(Saved data entries)
>>>

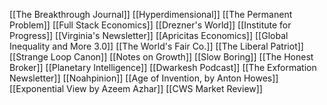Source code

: [[The Breakthrough Journal]]
[[Hyperdimensional]]
[[The Permanent Problem]]
[[Full Stack Economics]]
[[Drezner's World]]
[[Institute for Progress]]
[[Virginia's Newsletter]]
[[Apricitas Economics]]
[[Global Inequality and More 3.0]]
[[The World's Fair Co.]]
[[The Liberal Patriot]]
[[Strange Loop Canon]]
[[Notes on Growth]]
[[Slow Boring]]
[[The Honest Broker]]
[[Planetary Intelligence]]
[[Dwarkesh Podcast]]
[[The Exformation Newsletter]]
[[Noahpinion]]
[[Age of Invention, by Anton Howes]]
[[Exponential View by Azeem Azhar]]
[[CWS Market Review]]
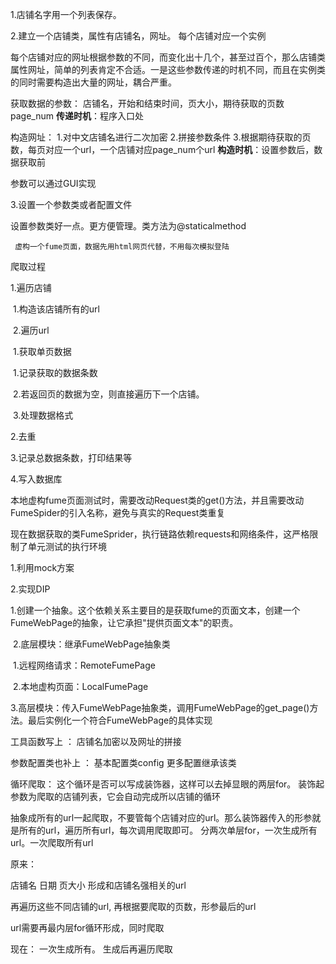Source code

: 1.店铺名字用一个列表保存。

2.建立一个店铺类，属性有店铺名，网址。
每个店铺对应一个实例

每个店铺对应的网址根据参数的不同，而变化出十几个，甚至过百个，那么店铺类属性网址，简单的列表肯定不合适。一是这些参数传递的时机不同，而且在实例类的同时需要构造出大量的网址，耦合严重。

获取数据的参数： 
店铺名，开始和结束时间，页大小，期待获取的页数page_num
**传递时机**：程序入口处

构造网址：
1.对中文店铺名进行二次加密
2.拼接参数条件
3.根据期待获取的页数，每页对应一个url，一个店铺对应page_num个url
**构造时机**：设置参数后，数据获取前

参数可以通过GUI实现



3.设置一个参数类或者配置文件

设置参数类好一点。更方便管理。类方法为@staticalmethod



` 虚构一个fume页面，数据先用html网页代替，不用每次模拟登陆`



爬取过程

1.遍历店铺

​	1.构造该店铺所有的url

​	2.遍历url

​	 	1.获取单页数据

​			1.记录获取的数据条数

​			2.若返回页的数据为空，则直接遍历下一个店铺。

​			3.处理数据格式

2.去重

3.记录总数据条数，打印结果等

4.写入数据库





本地虚构fume页面测试时，需要改动Request类的get()方法，并且需要改动FumeSpider的引入名称，避免与真实的Request类重复

现在数据获取的类FumeSprider，执行链路依赖requests和网络条件，这严格限制了单元测试的执行环境

1.利用mock方案

2.实现DIP

​	1.创建一个抽象。这个依赖关系主要目的是获取fume的页面文本，创建一个FumeWebPage的抽象，让它承担"提供页面文本"的职责。

​	2.底层模块：继承FumeWebPage抽象类

​			1.远程网络请求：RemoteFumePage

​			2.本地虚构页面：LocalFumePage

​	3.高层模块：传入FumeWebPage抽象类，调用FumeWebPage的get_page()方法。最后实例化一个符合FumeWebPage的具体实现









工具函数写上 ：
	店铺名加密以及网址的拼接

参数配置类也补上 ：
	基本配置类config 更多配置继承该类

循环爬取：
	这个循环是否可以写成装饰器，这样可以去掉显眼的两层for。
	装饰起参数为爬取的店铺列表，它会自动完成所以店铺的循环

抽象成所有的url一起爬取，不要管每个店铺对应的url。那么装饰器传入的形参就是所有的url，遍历所有url，每次调用爬取即可。
分两次单层for，一次生成所有url。一次爬取所有url





原来：

店铺名 日期 页大小 形成和店铺名强相关的url

  再遍历这些不同店铺的url,  再根据要爬取的页数，形参最后的url



url需要再最内层for循环形成，同时爬取



现在： 一次生成所有。 生成后再遍历爬取

​	

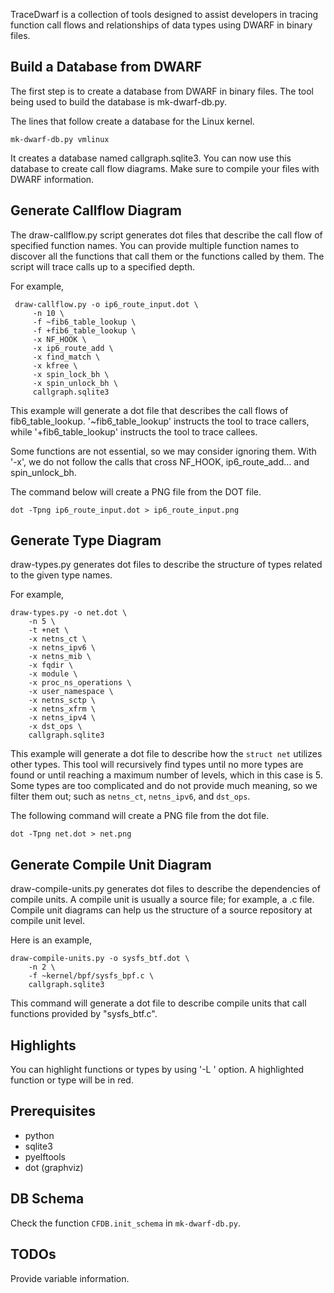 TraceDwarf is a collection of tools designed to assist developers in
tracing function call flows and relationships of data types using
DWARF in binary files.

## Build a Database from DWARF
The first step is to create a database from DWARF in binary files. The
tool being used to build the database is mk-dwarf-db.py.

The lines that follow create a database for the Linux kernel.

    mk-dwarf-db.py vmlinux

It creates a database named callgraph.sqlite3. You can now use this
database to create call flow diagrams. Make sure to compile your files
with DWARF information.

## Generate Callflow Diagram
The draw-callflow.py script generates dot files that describe the call
flow of specified function names. You can provide multiple function
names to discover all the functions that call them or the functions
called by them. The script will trace calls up to a specified depth.

For example,

     draw-callflow.py -o ip6_route_input.dot \
         -n 10 \
         -f ~fib6_table_lookup \
         -f +fib6_table_lookup \
         -x NF_HOOK \
         -x ip6_route_add \
         -x find_match \
         -x kfree \
         -x spin_lock_bh \
         -x spin_unlock_bh \
         callgraph.sqlite3

This example will generate a dot file that describes the call flows of
fib6_table_lookup. '~fib6_table_lookup' instructs the tool to trace
callers, while '+fib6_table_lookup' instructs the tool to trace
callees.

Some functions are not essential, so we may consider ignoring
them. With '-x', we do not follow the calls that cross NF_HOOK,
ip6_route_add... and spin_unlock_bh.

The command below will create a PNG file from the DOT file.

    dot -Tpng ip6_route_input.dot > ip6_route_input.png

## Generate Type Diagram
draw-types.py generates dot files to describe the structure of types
related to the given type names.

For example,

    draw-types.py -o net.dot \
        -n 5 \
        -t +net \
        -x netns_ct \
        -x netns_ipv6 \
        -x netns_mib \
        -x fqdir \
        -x module \
        -x proc_ns_operations \
        -x user_namespace \
        -x netns_sctp \
        -x netns_xfrm \
        -x netns_ipv4 \
        -x dst_ops \
        callgraph.sqlite3

This example will generate a dot file to describe how the `struct net`
utilizes other types. This tool will recursively find types until no
more types are found or until reaching a maximum number of levels,
which in this case is 5. Some types are too complicated and do not
provide much meaning, so we filter them out; such as `netns_ct`,
`netns_ipv6`, and `dst_ops`.

The following command will create a PNG file from the dot file.

    dot -Tpng net.dot > net.png

## Generate Compile Unit Diagram
draw-compile-units.py generates dot files to describe the dependencies
of compile units. A compile unit is usually a source file; for
example, a .c file. Compile unit diagrams can help us the structure of
a source repository at compile unit level.

Here is an example,

    draw-compile-units.py -o sysfs_btf.dot \
        -n 2 \
        -f ~kernel/bpf/sysfs_bpf.c \
        callgraph.sqlite3

This command will generate a dot file to describe compile units that
call functions provided by "sysfs_btf.c".

## Highlights
You can highlight functions or types by using '-L <symbol>' option.
A highlighted function or type will be in red.

## Prerequisites

 - python
 - sqlite3
 - pyelftools
 - dot (graphviz)

## DB Schema

Check the function `CFDB.init_schema` in `mk-dwarf-db.py`.

## TODOs
Provide variable information.

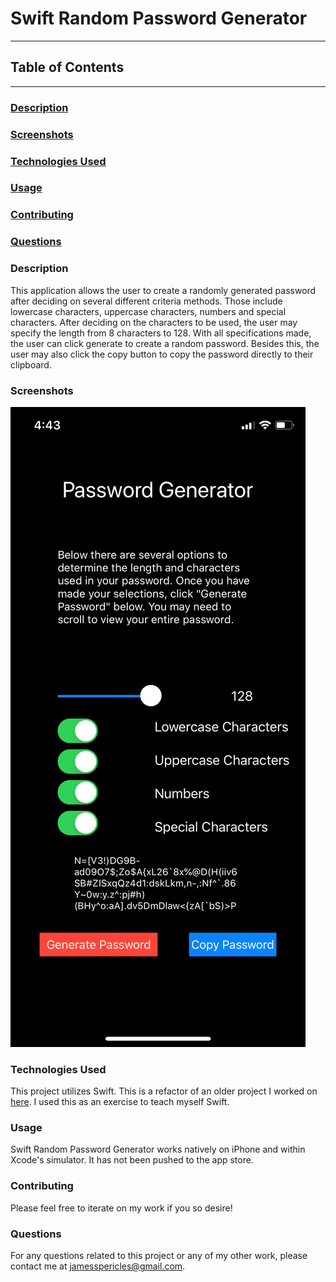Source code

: # Swift Random Password Generator

---

## Table of Contents

---

### [Description](#Description)

### [Screenshots](#Screenshots)

### [Technologies Used](#Technologies-Used)

### [Usage](#Usage)

### [Contributing](#Contributing)

### [Questions](#Questions)

### <a name="Description"></a>Description

This application allows the user to create a randomly generated password after deciding on several different criteria methods. Those include lowercase characters, uppercase characters, numbers and special characters. After deciding on the characters to be used, the user may specify the length from 8 characters to 128. With all specifications made, the user can click generate to create a random password. Besides this, the user may also click the copy button to copy the password directly to their clipboard.

### <a name="Screenshots"></a>Screenshots

![Password_Generator](https://github.com/jamespericles/Swift-Password-Generator/blob/master/Screenshots/Password_Generated.png)

### <a name="Technologies-Used"></a>Technologies Used

This project utilizes Swift. This is a refactor of an older project I worked on [here](https://github.com/jamespericles/Random-Password-Generator). I used this as an exercise to teach myself Swift.

### <a name="Usage"></a>Usage

Swift Random Password Generator works natively on iPhone and within Xcode's simulator. It has not been pushed to the app store.

### <a name="Contributing"></a>Contributing

Please feel free to iterate on my work if you so desire!

### <a name="Questions"></a>Questions

For any questions related to this project or any of my other work, please contact me at jamesspericles@gmail.com.
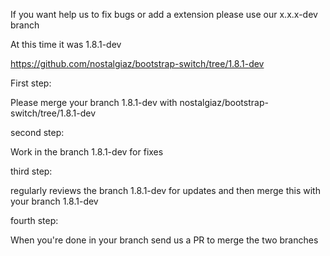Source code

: If you want help us to fix bugs or add a extension please use our x.x.x-dev branch

At this time it was 1.8.1-dev

https://github.com/nostalgiaz/bootstrap-switch/tree/1.8.1-dev

First step:

Please merge your branch 1.8.1-dev with nostalgiaz/bootstrap-switch/tree/1.8.1-dev

second step:

Work in the branch 1.8.1-dev for fixes

third step:

regularly reviews the branch 1.8.1-dev for updates and then merge this with your branch 1.8.1-dev

fourth step:

When you're done in your branch send us a PR to merge the two branches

<<<

* _TASK ITEM_
With the pictures removed, print only the lines starting at the line that has "[[Virginia's Newsletter]]" and ending at the line that has "3.根据期待获取的页数，每页对应一个url，一个店铺对应page_num个url", both ends included, exactly as they stand above.

* _FINISHED TASK_
[[Virginia's Newsletter]]
[[Apricitas Economics]]
[[Global Inequality and More 3.0]]
[[The World's Fair Co.]]
[[The Liberal Patriot]]
[[Strange Loop Canon]]
[[Notes on Growth]]
[[Slow Boring]]
[[The Honest Broker]]
[[Planetary Intelligence]]
[[Dwarkesh Podcast]]
[[The Exformation Newsletter]]
[[Noahpinion]]
[[Age of Invention, by Anton Howes]]
[[Exponential View by Azeem Azhar]]
[[CWS Market Review]]
Source code

: 1.店铺名字用一个列表保存。

2.建立一个店铺类，属性有店铺名，网址。
每个店铺对应一个实例

每个店铺对应的网址根据参数的不同，而变化出十几个，甚至过百个，那么店铺类属性网址，简单的列表肯定不合适。一是这些参数传递的时机不同，而且在实例类的同时需要构造出大量的网址，耦合严重。

获取数据的参数： 
店铺名，开始和结束时间，页大小，期待获取的页数page_num
**传递时机**：程序入口处

构造网址：
1.对中文店铺名进行二次加密
2.拼接参数条件
3.根据期待获取的页数，每页对应一个url，一个店铺对应page_num个url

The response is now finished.